Fossils of the extinct walrus species named Pelagiarctos, which lived between 15 and 18 million years ago during the middle Miocene period, were originally found in the 1980s. The large jaw bone and sharp pointed cusps of the teeth of a prehistoric walrus specimen suggested that the animal was a deadly killer feeding on marine mammals rather than just fish - a typical diet of modern walruses.

But a recent study on a new fossil specimen has cast doubt on the "killer" walrus claim. Researcher Robert Boessenecker from University of Otago, New Zealand, and Morgan Churchill from the University of Wyoming analyzed a more complete specimen of the walrus, including its lower jaw with teeth.

They found that the teeth of the fossil were not sharp enough to feed on large prey. Instead, it possessed a primitively retained tooth shape, suggesting that the animal lacked adaptations for being a "killer walrus" and was more of a fish-eater.

"This new find indicates that this enigmatic walrus would have appeared similar in life to modern sea lions, with a deep snout and large canines," Boessenecker said in a statement.

The researchers then estimated the body size of the Pelagiarctos and found that its size was similar to that of the modern-day male sea lions, weighing about 770 lbs. Modern-day animals that belong to the family of pinnipeds including seals, sea lions and walruses, have large body sizes, but they tend to have diets rich in fish.
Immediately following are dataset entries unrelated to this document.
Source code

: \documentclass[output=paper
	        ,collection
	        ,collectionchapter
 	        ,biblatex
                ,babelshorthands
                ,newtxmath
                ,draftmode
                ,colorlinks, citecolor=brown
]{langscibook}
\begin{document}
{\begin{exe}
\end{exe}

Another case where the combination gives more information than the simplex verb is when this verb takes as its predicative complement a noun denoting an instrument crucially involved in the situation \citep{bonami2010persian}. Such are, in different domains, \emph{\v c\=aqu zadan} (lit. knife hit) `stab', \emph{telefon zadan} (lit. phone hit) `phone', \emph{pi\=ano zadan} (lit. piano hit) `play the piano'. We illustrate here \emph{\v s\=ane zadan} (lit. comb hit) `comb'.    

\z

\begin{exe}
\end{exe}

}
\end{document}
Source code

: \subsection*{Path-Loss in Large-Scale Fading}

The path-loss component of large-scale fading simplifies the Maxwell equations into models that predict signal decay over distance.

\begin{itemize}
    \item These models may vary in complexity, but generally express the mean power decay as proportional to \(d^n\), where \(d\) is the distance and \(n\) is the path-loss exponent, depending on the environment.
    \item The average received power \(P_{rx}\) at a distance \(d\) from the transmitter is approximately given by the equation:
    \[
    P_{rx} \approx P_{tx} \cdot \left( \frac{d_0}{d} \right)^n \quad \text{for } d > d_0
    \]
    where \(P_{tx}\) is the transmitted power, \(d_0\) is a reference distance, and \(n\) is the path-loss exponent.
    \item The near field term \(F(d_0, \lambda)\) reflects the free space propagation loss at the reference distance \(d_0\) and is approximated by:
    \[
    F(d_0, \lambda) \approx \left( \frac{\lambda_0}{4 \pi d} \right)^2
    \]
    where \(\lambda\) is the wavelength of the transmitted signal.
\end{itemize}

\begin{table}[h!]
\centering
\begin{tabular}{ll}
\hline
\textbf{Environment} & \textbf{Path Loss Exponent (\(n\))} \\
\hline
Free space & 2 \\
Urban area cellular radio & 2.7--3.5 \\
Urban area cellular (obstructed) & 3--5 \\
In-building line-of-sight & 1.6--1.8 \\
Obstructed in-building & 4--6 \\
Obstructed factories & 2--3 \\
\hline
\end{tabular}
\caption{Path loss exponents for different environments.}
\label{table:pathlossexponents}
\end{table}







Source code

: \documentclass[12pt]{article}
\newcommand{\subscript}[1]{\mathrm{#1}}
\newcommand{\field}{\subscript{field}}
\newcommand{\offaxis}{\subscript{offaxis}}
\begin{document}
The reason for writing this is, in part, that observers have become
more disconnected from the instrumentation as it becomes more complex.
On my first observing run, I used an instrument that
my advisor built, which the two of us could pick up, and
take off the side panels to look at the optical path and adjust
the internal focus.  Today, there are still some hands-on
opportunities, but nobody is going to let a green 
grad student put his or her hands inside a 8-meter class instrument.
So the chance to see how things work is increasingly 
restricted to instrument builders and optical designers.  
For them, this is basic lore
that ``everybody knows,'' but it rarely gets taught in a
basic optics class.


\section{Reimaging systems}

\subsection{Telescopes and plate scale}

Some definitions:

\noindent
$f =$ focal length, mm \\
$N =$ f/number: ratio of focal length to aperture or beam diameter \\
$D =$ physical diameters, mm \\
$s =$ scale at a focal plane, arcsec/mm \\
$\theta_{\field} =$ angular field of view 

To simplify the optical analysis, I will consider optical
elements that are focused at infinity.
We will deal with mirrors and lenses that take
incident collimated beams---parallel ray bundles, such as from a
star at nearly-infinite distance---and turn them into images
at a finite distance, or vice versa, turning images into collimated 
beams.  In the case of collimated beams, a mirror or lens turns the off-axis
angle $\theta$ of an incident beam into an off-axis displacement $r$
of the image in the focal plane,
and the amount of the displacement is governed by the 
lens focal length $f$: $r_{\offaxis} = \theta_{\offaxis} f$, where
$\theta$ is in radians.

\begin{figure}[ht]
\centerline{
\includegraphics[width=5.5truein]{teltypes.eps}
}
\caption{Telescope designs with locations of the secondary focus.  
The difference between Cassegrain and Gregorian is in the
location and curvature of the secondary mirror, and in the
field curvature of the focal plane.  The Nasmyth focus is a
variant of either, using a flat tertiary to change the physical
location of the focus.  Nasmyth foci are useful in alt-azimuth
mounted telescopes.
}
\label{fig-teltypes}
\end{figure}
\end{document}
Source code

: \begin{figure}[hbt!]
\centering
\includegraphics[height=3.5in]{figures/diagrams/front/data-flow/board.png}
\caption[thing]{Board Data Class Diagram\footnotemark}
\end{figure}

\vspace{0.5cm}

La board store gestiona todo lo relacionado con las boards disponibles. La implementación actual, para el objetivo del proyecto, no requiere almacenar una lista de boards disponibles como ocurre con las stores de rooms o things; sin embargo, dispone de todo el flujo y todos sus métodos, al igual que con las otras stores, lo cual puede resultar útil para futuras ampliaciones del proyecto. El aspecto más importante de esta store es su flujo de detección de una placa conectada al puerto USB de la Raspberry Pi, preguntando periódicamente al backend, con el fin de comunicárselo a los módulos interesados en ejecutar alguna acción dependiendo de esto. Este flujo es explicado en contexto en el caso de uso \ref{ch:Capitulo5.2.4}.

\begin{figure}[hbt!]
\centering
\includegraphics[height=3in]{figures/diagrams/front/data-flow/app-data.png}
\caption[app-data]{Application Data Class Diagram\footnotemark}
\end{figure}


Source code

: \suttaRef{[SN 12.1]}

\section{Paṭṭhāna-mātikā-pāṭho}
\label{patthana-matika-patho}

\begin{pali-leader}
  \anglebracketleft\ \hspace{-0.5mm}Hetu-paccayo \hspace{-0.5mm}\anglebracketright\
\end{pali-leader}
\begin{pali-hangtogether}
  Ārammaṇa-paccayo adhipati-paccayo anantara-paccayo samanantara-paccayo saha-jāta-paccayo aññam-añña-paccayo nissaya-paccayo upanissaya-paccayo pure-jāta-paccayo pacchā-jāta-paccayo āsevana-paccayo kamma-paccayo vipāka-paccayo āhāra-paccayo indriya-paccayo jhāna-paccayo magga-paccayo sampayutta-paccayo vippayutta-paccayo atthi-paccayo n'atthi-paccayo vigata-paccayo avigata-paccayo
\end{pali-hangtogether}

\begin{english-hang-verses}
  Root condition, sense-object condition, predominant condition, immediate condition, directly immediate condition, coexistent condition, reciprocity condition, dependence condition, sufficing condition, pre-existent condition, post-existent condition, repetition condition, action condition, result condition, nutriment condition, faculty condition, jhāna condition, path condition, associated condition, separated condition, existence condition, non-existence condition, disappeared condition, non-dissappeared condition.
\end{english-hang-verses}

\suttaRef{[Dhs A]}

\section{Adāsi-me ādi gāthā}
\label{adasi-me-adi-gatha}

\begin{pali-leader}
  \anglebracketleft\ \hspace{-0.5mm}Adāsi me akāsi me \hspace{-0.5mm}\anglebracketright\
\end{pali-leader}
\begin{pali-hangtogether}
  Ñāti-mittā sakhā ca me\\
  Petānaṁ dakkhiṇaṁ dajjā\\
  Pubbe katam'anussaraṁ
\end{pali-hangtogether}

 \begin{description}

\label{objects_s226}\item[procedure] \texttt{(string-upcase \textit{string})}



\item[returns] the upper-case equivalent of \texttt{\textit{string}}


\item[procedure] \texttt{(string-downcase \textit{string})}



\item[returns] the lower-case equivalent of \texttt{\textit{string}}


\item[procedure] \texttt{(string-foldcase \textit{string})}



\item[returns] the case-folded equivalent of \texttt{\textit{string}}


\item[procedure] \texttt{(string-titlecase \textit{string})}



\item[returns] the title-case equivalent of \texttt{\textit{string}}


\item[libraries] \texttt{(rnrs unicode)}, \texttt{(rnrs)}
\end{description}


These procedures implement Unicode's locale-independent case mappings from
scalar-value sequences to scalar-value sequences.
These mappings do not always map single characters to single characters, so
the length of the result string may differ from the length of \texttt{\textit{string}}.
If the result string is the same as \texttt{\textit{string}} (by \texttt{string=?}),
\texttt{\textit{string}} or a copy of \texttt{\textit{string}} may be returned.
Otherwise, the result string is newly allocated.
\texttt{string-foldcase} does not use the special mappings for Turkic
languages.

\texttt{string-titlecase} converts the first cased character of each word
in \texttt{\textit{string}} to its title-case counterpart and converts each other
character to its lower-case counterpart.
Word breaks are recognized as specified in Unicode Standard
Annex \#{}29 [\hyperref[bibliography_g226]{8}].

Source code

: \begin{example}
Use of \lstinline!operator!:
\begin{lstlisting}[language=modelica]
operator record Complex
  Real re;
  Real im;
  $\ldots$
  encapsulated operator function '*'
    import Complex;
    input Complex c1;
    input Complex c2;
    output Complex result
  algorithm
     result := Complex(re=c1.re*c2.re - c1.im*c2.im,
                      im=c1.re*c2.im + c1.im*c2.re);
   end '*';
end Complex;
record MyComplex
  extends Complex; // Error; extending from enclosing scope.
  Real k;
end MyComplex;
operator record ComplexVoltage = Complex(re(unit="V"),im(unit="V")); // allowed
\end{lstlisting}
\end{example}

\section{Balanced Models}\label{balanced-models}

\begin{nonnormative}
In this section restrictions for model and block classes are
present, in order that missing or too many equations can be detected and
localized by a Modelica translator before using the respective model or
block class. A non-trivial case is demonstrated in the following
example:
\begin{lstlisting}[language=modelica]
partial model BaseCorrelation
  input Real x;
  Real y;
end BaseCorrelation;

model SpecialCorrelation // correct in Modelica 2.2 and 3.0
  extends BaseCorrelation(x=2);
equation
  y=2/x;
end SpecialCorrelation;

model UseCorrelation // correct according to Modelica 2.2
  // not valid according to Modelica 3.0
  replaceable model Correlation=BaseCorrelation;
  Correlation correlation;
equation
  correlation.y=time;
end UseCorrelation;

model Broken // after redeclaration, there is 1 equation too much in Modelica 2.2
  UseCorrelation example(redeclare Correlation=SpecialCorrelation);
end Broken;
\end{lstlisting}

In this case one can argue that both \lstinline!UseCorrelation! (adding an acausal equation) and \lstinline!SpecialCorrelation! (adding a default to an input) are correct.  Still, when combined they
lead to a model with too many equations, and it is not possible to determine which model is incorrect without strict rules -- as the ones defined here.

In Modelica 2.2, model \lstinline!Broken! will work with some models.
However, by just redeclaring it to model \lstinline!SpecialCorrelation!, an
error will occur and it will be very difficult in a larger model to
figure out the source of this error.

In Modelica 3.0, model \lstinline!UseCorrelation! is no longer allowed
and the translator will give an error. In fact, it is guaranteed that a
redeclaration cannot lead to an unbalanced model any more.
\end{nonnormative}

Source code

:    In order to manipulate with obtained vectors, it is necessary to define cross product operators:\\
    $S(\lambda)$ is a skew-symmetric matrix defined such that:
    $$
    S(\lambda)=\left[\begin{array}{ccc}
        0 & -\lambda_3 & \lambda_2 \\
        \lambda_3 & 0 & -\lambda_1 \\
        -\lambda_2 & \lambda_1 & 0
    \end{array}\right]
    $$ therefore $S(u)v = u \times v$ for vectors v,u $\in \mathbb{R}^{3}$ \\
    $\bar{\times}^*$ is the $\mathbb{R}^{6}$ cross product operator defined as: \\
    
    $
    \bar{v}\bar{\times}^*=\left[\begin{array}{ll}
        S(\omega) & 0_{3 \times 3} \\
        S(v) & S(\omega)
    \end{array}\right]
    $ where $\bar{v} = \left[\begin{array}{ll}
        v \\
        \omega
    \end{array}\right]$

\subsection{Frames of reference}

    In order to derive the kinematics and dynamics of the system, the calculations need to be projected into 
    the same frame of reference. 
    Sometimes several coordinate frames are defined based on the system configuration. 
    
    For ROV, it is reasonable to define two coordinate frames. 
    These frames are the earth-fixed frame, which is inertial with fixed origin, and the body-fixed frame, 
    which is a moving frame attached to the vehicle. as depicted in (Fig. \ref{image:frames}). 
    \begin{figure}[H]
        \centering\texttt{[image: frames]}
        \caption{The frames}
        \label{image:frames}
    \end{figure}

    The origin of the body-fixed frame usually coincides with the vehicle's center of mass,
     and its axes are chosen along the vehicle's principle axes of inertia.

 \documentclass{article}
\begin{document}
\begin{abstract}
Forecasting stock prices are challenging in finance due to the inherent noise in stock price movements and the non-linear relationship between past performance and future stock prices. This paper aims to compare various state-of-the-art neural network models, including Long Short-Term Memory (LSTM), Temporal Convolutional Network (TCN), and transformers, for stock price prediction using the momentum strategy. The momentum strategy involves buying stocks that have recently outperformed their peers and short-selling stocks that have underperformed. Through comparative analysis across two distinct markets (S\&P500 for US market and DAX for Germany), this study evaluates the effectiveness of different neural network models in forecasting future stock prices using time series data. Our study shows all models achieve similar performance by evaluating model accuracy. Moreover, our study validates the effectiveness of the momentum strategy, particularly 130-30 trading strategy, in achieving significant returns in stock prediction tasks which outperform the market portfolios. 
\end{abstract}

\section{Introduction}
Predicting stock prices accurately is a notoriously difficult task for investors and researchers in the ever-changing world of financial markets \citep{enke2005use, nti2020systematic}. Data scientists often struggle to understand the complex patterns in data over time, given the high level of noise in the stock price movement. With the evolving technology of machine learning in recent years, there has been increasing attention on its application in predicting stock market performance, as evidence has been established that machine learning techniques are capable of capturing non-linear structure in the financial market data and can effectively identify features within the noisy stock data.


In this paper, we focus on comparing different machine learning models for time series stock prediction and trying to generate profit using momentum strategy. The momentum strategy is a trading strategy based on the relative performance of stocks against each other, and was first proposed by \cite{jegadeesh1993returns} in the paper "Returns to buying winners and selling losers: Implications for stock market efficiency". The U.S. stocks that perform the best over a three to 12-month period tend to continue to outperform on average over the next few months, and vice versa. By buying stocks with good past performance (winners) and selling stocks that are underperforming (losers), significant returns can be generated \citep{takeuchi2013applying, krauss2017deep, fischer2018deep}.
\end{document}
This suggests that the body size of Pelagiarctos (similar to sea lions) doesn't make the ancient animal an apex predator.

Further analysis of the evolutionary relationships of Pelagiarctos showed that the animal was an early sea lion-like walrus that was closely related to another sea lion-like walrus, Imagotaria downsi, which is also from California.

The findings of the study are published in the online journal of PLOS ONE.